There are concessions and exceptions provided to these rules. But many of them do not provide real benefits while others are inadequate to protect ‘policy space’. Overall, these exceptions do not provide comfort that the country will avoid adverse effects on the freedom to choose our own policies.
It would thus be risky for Malaysia to implement the CPTPP. There are limited benefits in terms of market access. The non-trade issues involve heavy costs in seriously constraining Malaysia’s policy space in many areas as well as compromising national sovereignty (especially with respect to the investor-state dispute settlement scheme).
Many policies currently being contemplated by the new government may be constrained by agreements such as CPTPP. These include renegotiating unfair contracts on projects, closing projects that have adverse effects on the environment and on health, boosting local production and reducing imports of food to enhance food security.
Moreover Malaysia has social and political-economy structures that are sensitive, given the multi-ethnic nature of the society. There are imbalances in wealth and income among classes and ethnic communities and among different states.
To bridge the gaps and to address imbalances and inequalities requires the government to have a wide range of policy tools which can be used. Among them are policies in investment, procurement and state-owned enterprises as well as trade in goods and flexibilities in intellectual property rules. Should the CPTPP come into effect, it would be difficult or even impossible to make use of many of the policy options and measures.

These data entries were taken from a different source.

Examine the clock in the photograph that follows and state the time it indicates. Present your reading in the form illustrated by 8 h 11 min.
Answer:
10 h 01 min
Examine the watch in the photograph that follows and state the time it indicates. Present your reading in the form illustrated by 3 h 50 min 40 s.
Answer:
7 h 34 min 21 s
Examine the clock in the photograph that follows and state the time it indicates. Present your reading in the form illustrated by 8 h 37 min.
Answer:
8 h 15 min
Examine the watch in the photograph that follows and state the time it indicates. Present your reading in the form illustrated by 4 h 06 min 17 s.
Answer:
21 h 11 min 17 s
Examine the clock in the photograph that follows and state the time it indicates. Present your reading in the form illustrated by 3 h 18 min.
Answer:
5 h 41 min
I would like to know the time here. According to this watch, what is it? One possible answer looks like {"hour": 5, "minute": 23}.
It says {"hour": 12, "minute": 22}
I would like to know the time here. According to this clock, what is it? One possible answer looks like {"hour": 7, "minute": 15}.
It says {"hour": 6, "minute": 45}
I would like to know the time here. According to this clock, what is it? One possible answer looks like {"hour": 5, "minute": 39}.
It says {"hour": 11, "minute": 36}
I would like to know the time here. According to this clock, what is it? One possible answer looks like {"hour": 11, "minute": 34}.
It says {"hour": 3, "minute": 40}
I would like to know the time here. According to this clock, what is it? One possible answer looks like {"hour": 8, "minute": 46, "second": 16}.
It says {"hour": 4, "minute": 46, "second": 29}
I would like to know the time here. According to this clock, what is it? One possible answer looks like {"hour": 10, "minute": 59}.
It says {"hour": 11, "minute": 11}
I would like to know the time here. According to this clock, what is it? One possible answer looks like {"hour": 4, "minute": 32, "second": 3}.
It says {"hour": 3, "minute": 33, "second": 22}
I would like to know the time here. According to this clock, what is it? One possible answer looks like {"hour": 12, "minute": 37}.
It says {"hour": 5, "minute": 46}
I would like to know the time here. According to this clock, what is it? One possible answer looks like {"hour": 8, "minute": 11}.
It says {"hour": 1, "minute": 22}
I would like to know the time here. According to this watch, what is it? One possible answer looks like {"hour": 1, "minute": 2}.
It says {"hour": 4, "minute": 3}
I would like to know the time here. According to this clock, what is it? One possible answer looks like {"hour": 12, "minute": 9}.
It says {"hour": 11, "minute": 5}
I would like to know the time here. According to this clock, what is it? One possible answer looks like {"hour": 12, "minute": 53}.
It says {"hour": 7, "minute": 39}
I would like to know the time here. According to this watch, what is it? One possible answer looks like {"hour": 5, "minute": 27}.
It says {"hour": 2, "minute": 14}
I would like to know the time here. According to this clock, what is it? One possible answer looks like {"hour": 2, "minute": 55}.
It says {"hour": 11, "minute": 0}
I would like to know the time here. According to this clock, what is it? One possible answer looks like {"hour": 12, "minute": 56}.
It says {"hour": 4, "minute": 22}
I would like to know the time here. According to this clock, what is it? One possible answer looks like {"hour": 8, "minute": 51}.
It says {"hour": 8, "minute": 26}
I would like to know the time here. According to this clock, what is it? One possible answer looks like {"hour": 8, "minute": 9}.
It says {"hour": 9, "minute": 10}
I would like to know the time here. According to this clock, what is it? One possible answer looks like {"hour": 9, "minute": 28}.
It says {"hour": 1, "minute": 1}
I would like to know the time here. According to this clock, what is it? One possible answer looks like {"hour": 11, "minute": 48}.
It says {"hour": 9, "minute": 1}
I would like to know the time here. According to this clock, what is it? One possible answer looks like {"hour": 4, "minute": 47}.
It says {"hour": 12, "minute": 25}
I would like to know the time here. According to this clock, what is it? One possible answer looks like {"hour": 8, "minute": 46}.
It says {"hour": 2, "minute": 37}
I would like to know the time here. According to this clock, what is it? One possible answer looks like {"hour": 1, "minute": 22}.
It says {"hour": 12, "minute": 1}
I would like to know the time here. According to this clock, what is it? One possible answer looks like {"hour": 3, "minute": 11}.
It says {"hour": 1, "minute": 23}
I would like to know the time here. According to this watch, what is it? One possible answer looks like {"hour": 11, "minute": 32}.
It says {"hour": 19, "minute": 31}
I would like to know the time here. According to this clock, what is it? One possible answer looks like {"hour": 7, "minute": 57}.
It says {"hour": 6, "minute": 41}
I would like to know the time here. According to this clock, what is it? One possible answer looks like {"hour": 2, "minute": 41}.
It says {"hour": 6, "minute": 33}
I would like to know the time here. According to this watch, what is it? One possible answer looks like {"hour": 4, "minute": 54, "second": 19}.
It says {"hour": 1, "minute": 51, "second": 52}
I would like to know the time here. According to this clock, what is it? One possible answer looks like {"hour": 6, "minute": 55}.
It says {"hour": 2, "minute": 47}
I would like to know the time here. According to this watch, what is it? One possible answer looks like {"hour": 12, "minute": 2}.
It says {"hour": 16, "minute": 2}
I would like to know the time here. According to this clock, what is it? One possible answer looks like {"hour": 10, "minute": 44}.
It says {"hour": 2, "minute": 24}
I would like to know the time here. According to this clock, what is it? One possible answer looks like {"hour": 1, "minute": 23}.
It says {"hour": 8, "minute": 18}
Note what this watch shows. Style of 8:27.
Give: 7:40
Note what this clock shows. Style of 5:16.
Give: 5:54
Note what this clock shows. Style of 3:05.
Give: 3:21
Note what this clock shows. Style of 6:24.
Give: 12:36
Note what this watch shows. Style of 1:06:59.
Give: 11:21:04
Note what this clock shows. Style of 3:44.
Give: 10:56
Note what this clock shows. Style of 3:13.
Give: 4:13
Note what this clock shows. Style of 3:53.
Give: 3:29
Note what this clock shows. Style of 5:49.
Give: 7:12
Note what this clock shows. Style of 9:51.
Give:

Malaysia has signed the CPTPP but not yet ratified it. Government leaders and parliamentarians have to think long and hard whether to ratify it or not. It it does not ratify it, Malaysia need not implement the provisions of the CPTPP, including the elimination of tariffs and the treaty’s rules pertaining to investment, intellectual property, government procurement, state-owned enterprises, etc. It also does not get to enjoy the benefits of extra market access to the other CPTPP countries.
Given the heavy costs and risks of implementing the treaty and the limited gains of extra market access, it would be wise not to ratify.